1814 CALEB BREWSTER GATHERS MILITARY INTELLIGENCE 

Among the busiest and most effective maritime intelligence gathering tools of the war were the speedy revenue cutters -- precursors to US Coast Guard ships. In January 1814 Capt. Caleb Brewster and the crew of his revenue cutter Active, detained a merchant vessel bound for Liverpool found to be carrying undocumented Americans hidden in the hold, men of wealth masquerading as seamen, and bills, orders and financial drafts for supplying the British on the US coast, in Canada and the West Indies. Stopping smuggling of supplies to the enemy, protecting American ships, reporting names and locations of enemy ships, by-passing the British blockade to deliver and receive dispatches from US Commodore Stephen Decatur's squadron -- all were part of a day's work for this Black Rock hero of the American Revolution. 

   

 1814 FORT UNION ON BATTERY ROAD 

In August 1814, two years after requesting a fort to protect the harbor from British attack, local citizens took matters into their own hands. "After furnishing at their own individual expense the ground affording a site" ... the people "from a principle of patriotism" contributed "more than 500 days of voluntary labour ... in erecting a fort" on Grover's Hill. Only then were two cannon and a militia unit provided to protect the harbor.   

  

1823 NEW LIGHTHOUSE BUILT 

After a storm destroyed the first Fayerweather Light in 1821, the US Congress authorized a far stronger lighthouse. Today's tower, built of locally quarried brownstone and crowned by a cast iron lantern, began operating in 1823. Its oil-based lighting system required constant maintenance and vigilance. Seven lighthouse keepers, including the legendary Kate Moore, worked the light during the 115 years of its operation.
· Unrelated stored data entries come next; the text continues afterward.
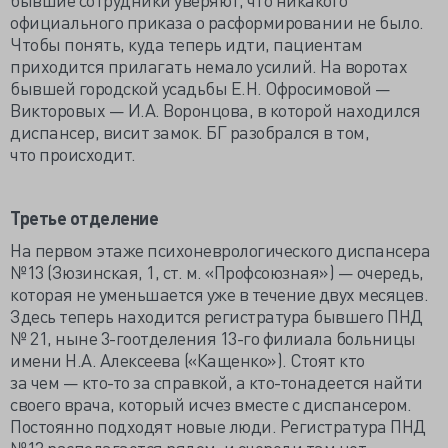
официального приказа о расформировании не было.
Чтобы понять, куда теперь идти, пациентам
приходится прилагать немало усилий. На воротах
бывшей городской усадьбы Е.Н. Офросимовой —
Викторовых — И.А. Воронцова, в которой находился
диспансер, висит замок. БГ разобрался в том,
что происходит.
Третье отделение
На первом этаже психоневрологического диспансера
№13 (Зюзинская, 1, ст. м. «Профсоюзная») — очередь,
которая не уменьшается уже в течение двух месяцев.
Здесь теперь находится регистратура бывшего ПНД
№ 21, ныне
3-го
отделения
13-го
филиала больницы
имени Н.А. Алексеева («Кащенко»). Стоят кто
за чем —
кто-то
за справкой, а
кто-то
надеется найти
своего врача, который исчез вместе с диспансером.
Постоянно подходят новые люди. Регистратура ПНД
№13 располагается рядом, и очереди там нет.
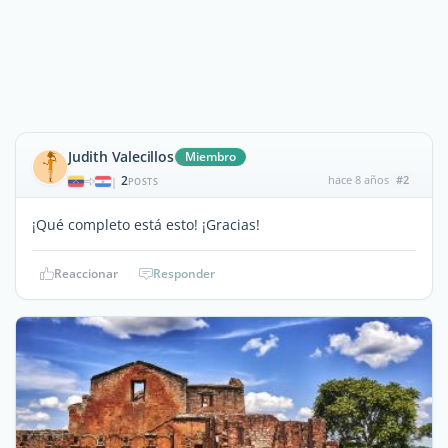
Judith Valecillos
Miembro
2
hace 8 años
#2
|
POSTS
¡Qué completo está esto! ¡Gracias!
Reaccionar
Responder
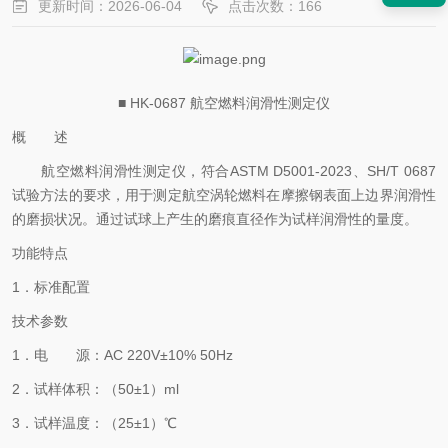
更新时间：2026-06-04
点击次数：166
■ HK-0687 航空燃料润滑性测定仪
概 述
航空燃料润滑性测定仪，符合
ASTM D5001-2023、SH/T 0687
试验方法的要求，用于测定航空涡轮燃料在摩擦钢表面上边界润滑性
的磨损状况。通过试球上产生的磨痕直径作为试样润滑性的量度。
功能特点
1．标准配置
技术参数
1．电 源：AC 220V±10% 50Hz
2．试样体积：（50±1）ml
3．试样温度：（25±1）℃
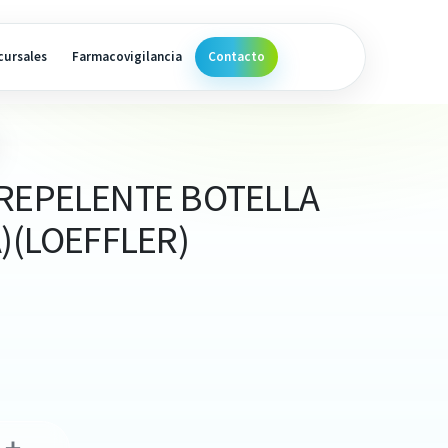
cursales
Farmacovigilancia
Contacto
 REPELENTE BOTELLA
A)(LOEFFLER)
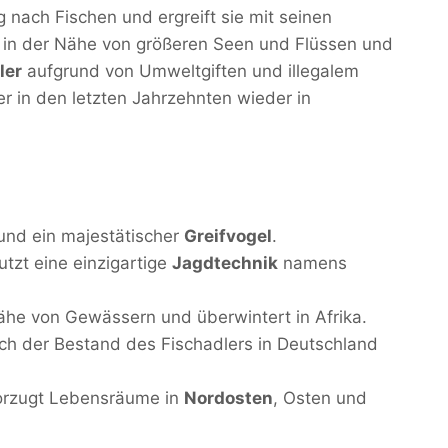
g nach Fischen und ergreift sie mit seinen
n in der Nähe von größeren Seen und Flüssen und
ler
aufgrund von Umweltgiften und illegalem
er in den letzten Jahrzehnten wieder in
nd ein majestätischer
Greifvogel
.
tzt eine einzigartige
Jagdtechnik
namens
Nähe von Gewässern und überwintert in Afrika.
ch der Bestand des Fischadlers in Deutschland
rzugt Lebensräume in
Nordosten
, Osten und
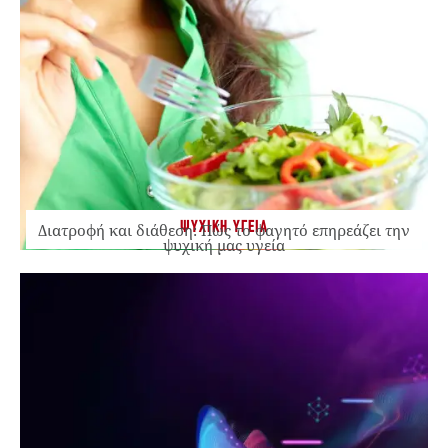
ΨΥΧΙΚΗ ΥΓΕΙΑ
Διατροφή και διάθεση: Πώς το φαγητό επηρεάζει την
ψυχική μας υγεία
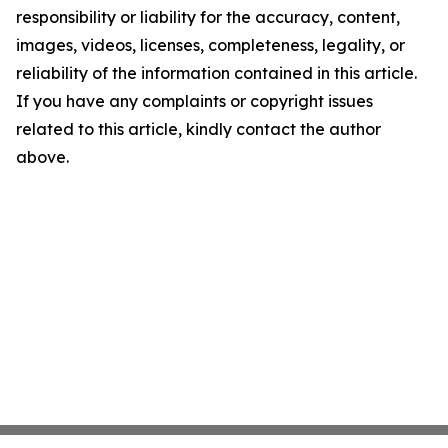
responsibility or liability for the accuracy, content,
images, videos, licenses, completeness, legality, or
reliability of the information contained in this article.
If you have any complaints or copyright issues
related to this article, kindly contact the author
above.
A recently launched US Coast Guard cutter bears Kate’s name, in honor of the twenty-plus lives she saved during her tenure. Fayerweather Light ceased offering navigational aid in 1933, when it was decommissioned. But as the third oldest lighthouse along the Connecticut shore, it remains an enduring symbol of Black Rock’s rich maritime history, and its most recognizable emblem.